Gordon & Rees Dallas managing partner Bob Bragalone and senior counsel Margaret Mead convinced a plaintiff to voluntarily dismiss with prejudice claims against a former employer alleging Title VII and 42 U.S.C. § 1981 racial harassment, discriminatory discharge, and retaliation, with no money paid in settlement. This is the second such victory for the Dallas team in as many months.
The plaintiff worked as an assistant manager for client Maintenance Engineers in Wichita Falls, Texas. The plaintiff ran into conflicts with one co-worker, and, most critically, fell out of favor with the client's biggest customer, the U.S. government, due to his subpar work performance.
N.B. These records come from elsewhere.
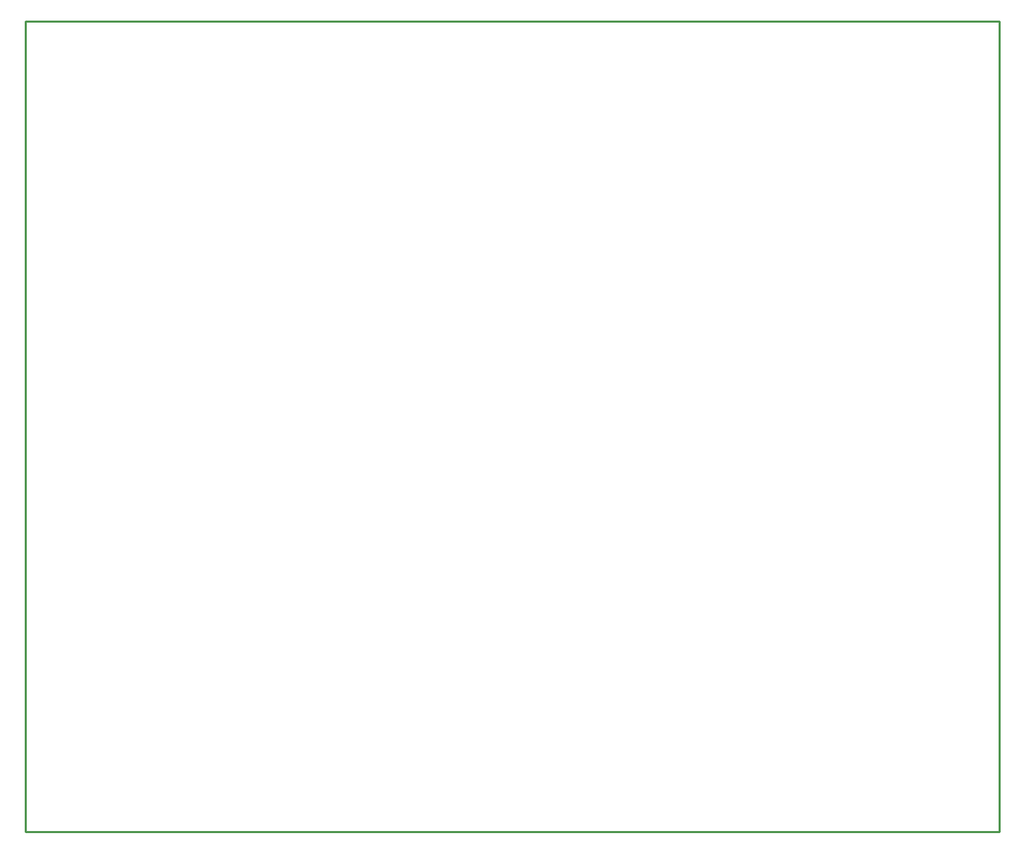
<source format=gko>
G04*
G04 #@! TF.GenerationSoftware,Altium Limited,Altium Designer,18.1.6 (161)*
G04*
G04 Layer_Color=16711935*
%FSTAX24Y24*%
%MOIN*%
G70*
G01*
G75*
%ADD18C,0.0111*%
D18*
Y03937D01*
Y0D02*
X000394D01*
X0Y03937D02*
X047244D01*
Y0D02*
Y03937D01*
X0Y0D02*
X047244D01*
M02*

</source>
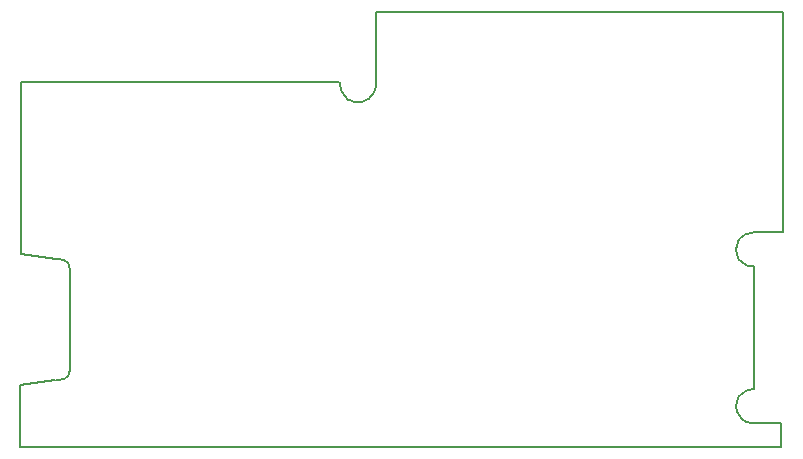
<source format=gbr>
G04 #@! TF.GenerationSoftware,KiCad,Pcbnew,(6.0.0-rc1-dev-557-ge985f797c)*
G04 #@! TF.CreationDate,2018-12-31T20:35:23+01:00*
G04 #@! TF.ProjectId,MAN Adapterplatine,4D414E2041646170746572706C617469,1.0*
G04 #@! TF.SameCoordinates,Original*
G04 #@! TF.FileFunction,Profile,NP*
%FSLAX46Y46*%
G04 Gerber Fmt 4.6, Leading zero omitted, Abs format (unit mm)*
G04 Created by KiCad (PCBNEW (6.0.0-rc1-dev-557-ge985f797c)) date 12/31/18 20:35:23*
%MOMM*%
%LPD*%
G01*
G04 APERTURE LIST*
%ADD10C,0.200000*%
G04 APERTURE END LIST*
D10*
X153543107Y-83979600D02*
X155963752Y-83979600D01*
X121525121Y-65345130D02*
X121525121Y-71256166D01*
X155963752Y-83979600D02*
X155963752Y-65345130D01*
X121525121Y-71256166D02*
X121516517Y-71452405D01*
X121516517Y-71452405D02*
X121492855Y-71628994D01*
X121492855Y-71628994D02*
X121455797Y-71792003D01*
X121455797Y-71792003D02*
X121405509Y-71945626D01*
X121405509Y-71945626D02*
X121344300Y-72086107D01*
X121344300Y-72086107D02*
X121271668Y-72217099D01*
X121271668Y-72217099D02*
X121189718Y-72336350D01*
X121189718Y-72336350D02*
X121097960Y-72445833D01*
X121097960Y-72445833D02*
X120997072Y-72545219D01*
X120997072Y-72545219D02*
X120884054Y-72636929D01*
X120884054Y-72636929D02*
X120762996Y-72717110D01*
X120762996Y-72717110D02*
X120630169Y-72787597D01*
X120630169Y-72787597D02*
X120487642Y-72846058D01*
X120487642Y-72846058D02*
X120333004Y-72891939D01*
X120333004Y-72891939D02*
X120162179Y-72923447D01*
X120162179Y-72923447D02*
X119973676Y-72936273D01*
X119973676Y-72936273D02*
X119780936Y-72925967D01*
X119780936Y-72925967D02*
X119610255Y-72896367D01*
X119610255Y-72896367D02*
X119454010Y-72850973D01*
X119454010Y-72850973D02*
X119311394Y-72792326D01*
X119311394Y-72792326D02*
X119180870Y-72721854D01*
X119180870Y-72721854D02*
X119061402Y-72640388D01*
X119061402Y-72640388D02*
X118951622Y-72547675D01*
X118951622Y-72547675D02*
X118851690Y-72443981D01*
X118851690Y-72443981D02*
X118762515Y-72330362D01*
X118762515Y-72330362D02*
X118684441Y-72207513D01*
X118684441Y-72207513D02*
X118616909Y-72074331D01*
X118616909Y-72074331D02*
X118560045Y-71929768D01*
X118560045Y-71929768D02*
X118514688Y-71773777D01*
X118514688Y-71773777D02*
X118481675Y-71606308D01*
X118481675Y-71606308D02*
X118461510Y-71422533D01*
X118461510Y-71422533D02*
X118455954Y-71256166D01*
X91396636Y-96887180D02*
X91396636Y-102133576D01*
X91458179Y-71264450D02*
X91458179Y-85822710D01*
X155963752Y-65345130D02*
X121525121Y-65345130D01*
X91458179Y-71264450D02*
X118397694Y-71256166D01*
X95583371Y-87097834D02*
X95583371Y-95604957D01*
X153543107Y-97256423D02*
X153543107Y-86848293D01*
X153543107Y-86848293D02*
X153350171Y-86839869D01*
X153350171Y-86839869D02*
X153171248Y-86815454D01*
X153171248Y-86815454D02*
X153007959Y-86776841D01*
X153007959Y-86776841D02*
X152853954Y-86723412D01*
X152853954Y-86723412D02*
X152716267Y-86658679D01*
X152716267Y-86658679D02*
X152591127Y-86582592D01*
X152591127Y-86582592D02*
X152477619Y-86495455D01*
X152477619Y-86495455D02*
X152374129Y-86396110D01*
X152374129Y-86396110D02*
X152282584Y-86286231D01*
X152282584Y-86286231D02*
X152201126Y-86162532D01*
X152201126Y-86162532D02*
X152133407Y-86029116D01*
X152133407Y-86029116D02*
X152078575Y-85882078D01*
X152078575Y-85882078D02*
X152038936Y-85721711D01*
X152038936Y-85721711D02*
X152016663Y-85541434D01*
X152016663Y-85541434D02*
X152017623Y-85341482D01*
X152017623Y-85341482D02*
X152040851Y-85163483D01*
X152040851Y-85163483D02*
X152080928Y-85002099D01*
X152080928Y-85002099D02*
X152134764Y-84854910D01*
X152134764Y-84854910D02*
X152201034Y-84719287D01*
X152201034Y-84719287D02*
X152277840Y-84595883D01*
X152277840Y-84595883D02*
X152367250Y-84480514D01*
X152367250Y-84480514D02*
X152468232Y-84375087D01*
X152468232Y-84375087D02*
X152583858Y-84277804D01*
X152583858Y-84277804D02*
X152703414Y-84197272D01*
X152703414Y-84197272D02*
X152834591Y-84127539D01*
X152834591Y-84127539D02*
X152977445Y-84069789D01*
X152977445Y-84069789D02*
X153133899Y-84024801D01*
X153133899Y-84024801D02*
X153308395Y-83993843D01*
X153308395Y-83993843D02*
X153495792Y-83980154D01*
X153495792Y-83980154D02*
X153543107Y-83979600D01*
X94400000Y-86202791D02*
X94580811Y-86228148D01*
X94580811Y-86228148D02*
X94751404Y-86258520D01*
X94751404Y-86258520D02*
X94915073Y-86298198D01*
X94915073Y-86298198D02*
X95064917Y-86348806D01*
X95064917Y-86348806D02*
X95203982Y-86415035D01*
X95203982Y-86415035D02*
X95323981Y-86496842D01*
X95323981Y-86496842D02*
X95424086Y-86596897D01*
X95424086Y-86596897D02*
X95502565Y-86718488D01*
X95502565Y-86718488D02*
X95556350Y-86864720D01*
X95556350Y-86864720D02*
X95581984Y-87041740D01*
X95581984Y-87041740D02*
X95583371Y-87097834D01*
X155836162Y-100131562D02*
X153543107Y-100131562D01*
X91396636Y-96887180D02*
X94333153Y-96508966D01*
X91396636Y-102133576D02*
X155836162Y-102133576D01*
X153543107Y-100131562D02*
X153350990Y-100122193D01*
X153350990Y-100122193D02*
X153174803Y-100095595D01*
X153174803Y-100095595D02*
X153012725Y-100053536D01*
X153012725Y-100053536D02*
X152864938Y-99997934D01*
X152864938Y-99997934D02*
X152725962Y-99927663D01*
X152725962Y-99927663D02*
X152604355Y-99848668D01*
X152604355Y-99848668D02*
X152489708Y-99755314D01*
X152489708Y-99755314D02*
X152388273Y-99652750D01*
X152388273Y-99652750D02*
X152298254Y-99540182D01*
X152298254Y-99540182D02*
X152219600Y-99417616D01*
X152219600Y-99417616D02*
X152152017Y-99283503D01*
X152152017Y-99283503D02*
X152096745Y-99137568D01*
X152096745Y-99137568D02*
X152055119Y-98977662D01*
X152055119Y-98977662D02*
X152029973Y-98801821D01*
X152029973Y-98801821D02*
X152026092Y-98604542D01*
X152026092Y-98604542D02*
X152045314Y-98422740D01*
X152045314Y-98422740D02*
X152082910Y-98257462D01*
X152082910Y-98257462D02*
X152135954Y-98106414D01*
X152135954Y-98106414D02*
X152202771Y-97968050D01*
X152202771Y-97968050D02*
X152281630Y-97842580D01*
X152281630Y-97842580D02*
X152370731Y-97730385D01*
X152370731Y-97730385D02*
X152473192Y-97627142D01*
X152473192Y-97627142D02*
X152584967Y-97537006D01*
X152584967Y-97537006D02*
X152707801Y-97458307D01*
X152707801Y-97458307D02*
X152841864Y-97391477D01*
X152841864Y-97391477D02*
X152988106Y-97336884D01*
X152988106Y-97336884D02*
X153147866Y-97295293D01*
X153147866Y-97295293D02*
X153321480Y-97268080D01*
X153321480Y-97268080D02*
X153512277Y-97256635D01*
X153512277Y-97256635D02*
X153543107Y-97256423D01*
X91458179Y-85822710D02*
X94394695Y-86200925D01*
X155836162Y-102133576D02*
X155836162Y-100131562D01*
X94400000Y-96500000D02*
X94577619Y-96475131D01*
X94577619Y-96475131D02*
X94747606Y-96445040D01*
X94747606Y-96445040D02*
X94909445Y-96406182D01*
X94909445Y-96406182D02*
X95062536Y-96354922D01*
X95062536Y-96354922D02*
X95198645Y-96290760D01*
X95198645Y-96290760D02*
X95319024Y-96209970D01*
X95319024Y-96209970D02*
X95420122Y-96110709D01*
X95420122Y-96110709D02*
X95501851Y-95985717D01*
X95501851Y-95985717D02*
X95555974Y-95839548D01*
X95555974Y-95839548D02*
X95581776Y-95665058D01*
X95581776Y-95665058D02*
X95583371Y-95604957D01*
M02*

</source>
When the company received an unprecedented poor evaluation from the government singling out the plaintiff as uncooperative, the company terminated his employment. The plaintiff filed suit in federal court.
During the plaintiff’s deposition, Bragalone’s questioning forced him to admit his conflicts at work and the dissatisfaction of the defendant’s sole customer in Wichita Falls. The testimony was cited extensively in the motion for summary judgment, which demonstrated that the plaintiff could not meet the "severe and pervasive conduct" standard to support his claim. The motion further established that the plaintiff failed to adduce evidence to support a prima facie case of discriminatory discharge or retaliation and he did not have any evidence that the reason offered for his discharge – poor performance – was a pretext for discrimination.
The parties attended the court-ordered mediation before the court ruled on the client's summary judgment motion. Bragalone secured authority from the client to stand firm with a zero-offer position. Following the team's presentation, and faced with dismissal and possible sanctions for filing the lawsuit, the plaintiff withdrew his monetary demands and agreed to voluntarily dismiss his lawsuit with prejudice. It was an “early” summary judgment granted not by the court, but by the plaintiff himself.